また、「20th Century Fox」は「スターウォーズ」や「タイタニック」といった有名作品も手がけているアメリカの映画会社です。
映画が始める前に流れる映像を覚えているでしょうか? 館内が暗くなると、スクリーンには夜空を照らすサーチライトの様子が映し出され、「20th CENTURY FOX」の文字が浮かび上がります。
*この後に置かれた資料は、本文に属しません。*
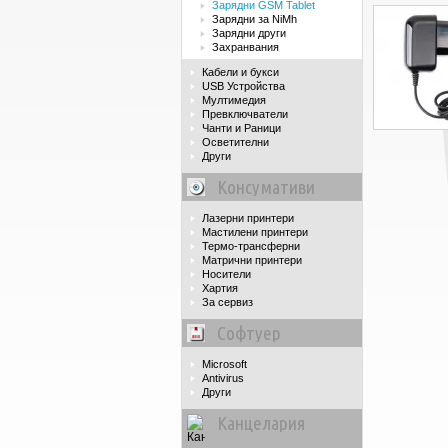
Зарядни GSM Tablet
Зарядни за NiMh
Зарядни други
Захранвания
Кабели и букси
USB Устройства
Мултимедия
Превключватели
Чанти и Раници
Осветителни
Други
Консумативи
Лазерни принтери
Мастилени принтери
Термо-трансферни
Матрични принтери
Носители
Хартия
За сервиз
Софтуер
Microsoft
Antivirus
Други
Канцелария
この動きが登録されているのです。
このような例を知ると、これまで「動き商標」をご存知なかった方も、思いのほか身近に感じられるのではないでしょうか?
(3)「動き商標」を出願してみましょう
(3−1)願書を作成するには
いざ「動き商標」の出願を考えた際には、「商標登録願」をつくる上で気をつけなければならないことがあります。
まず【商標登録を受けようとする商標】欄では、図や写真を使って、時間が経つにつれて商標が変化する様子がわかるように記載することが重要です。
さらにその下の欄では【動き商標】であることを明記します。
そして、【商標の詳細な説明】欄で、商標の文字や図形の説明と、時間によってどのように変化するのかについて、詳しく記述していきます。
このとき、動き商標が変化する順番や必要とする時間にもふれます。
(3−2)「動き商標」登録の一例
〜日本弁理士会マスコットキャラクター〜
では、具体的にどのような図や記述が必要なのか、日本弁理士会のマスコットキャラクター「はっぴょん」(商標登録第5904184号)を例に説明していきます。
これは、9枚の図が時間が経過するによって変化していく「動き商標」として登録されています。図の順番は右下の番号1〜9で示されています。
特許庁の商標公報・商標公開公報より引用
まず最初に、腕を組んで目を閉じているキャラクターが[1]、片目を見開いて何かをひらめきます[2]。
そしてにっこりと笑いながら、体を上下に動かします。右上には音符も描かれ、楽しげな様子がうかがえます[3〜6]。
その後、帽子が少しずつ浮き上がっていき、キャラクターとの間に「日本弁理士会」の文字が現れます[7〜9]。
「はっぴょん」の場合、全体の所要時間は約4秒間になります。
(4)まとめ
いかがでしたか?
「動き商標」の出願は通常の商標登録に比べ、少し混みいった印象を受けるかもしれません。けれど商標のもつ独自性が強く感じられ、いっそう愛着がわくこともあります。
難しそうだと尻込みせず、ぜひ挑戦してみてください。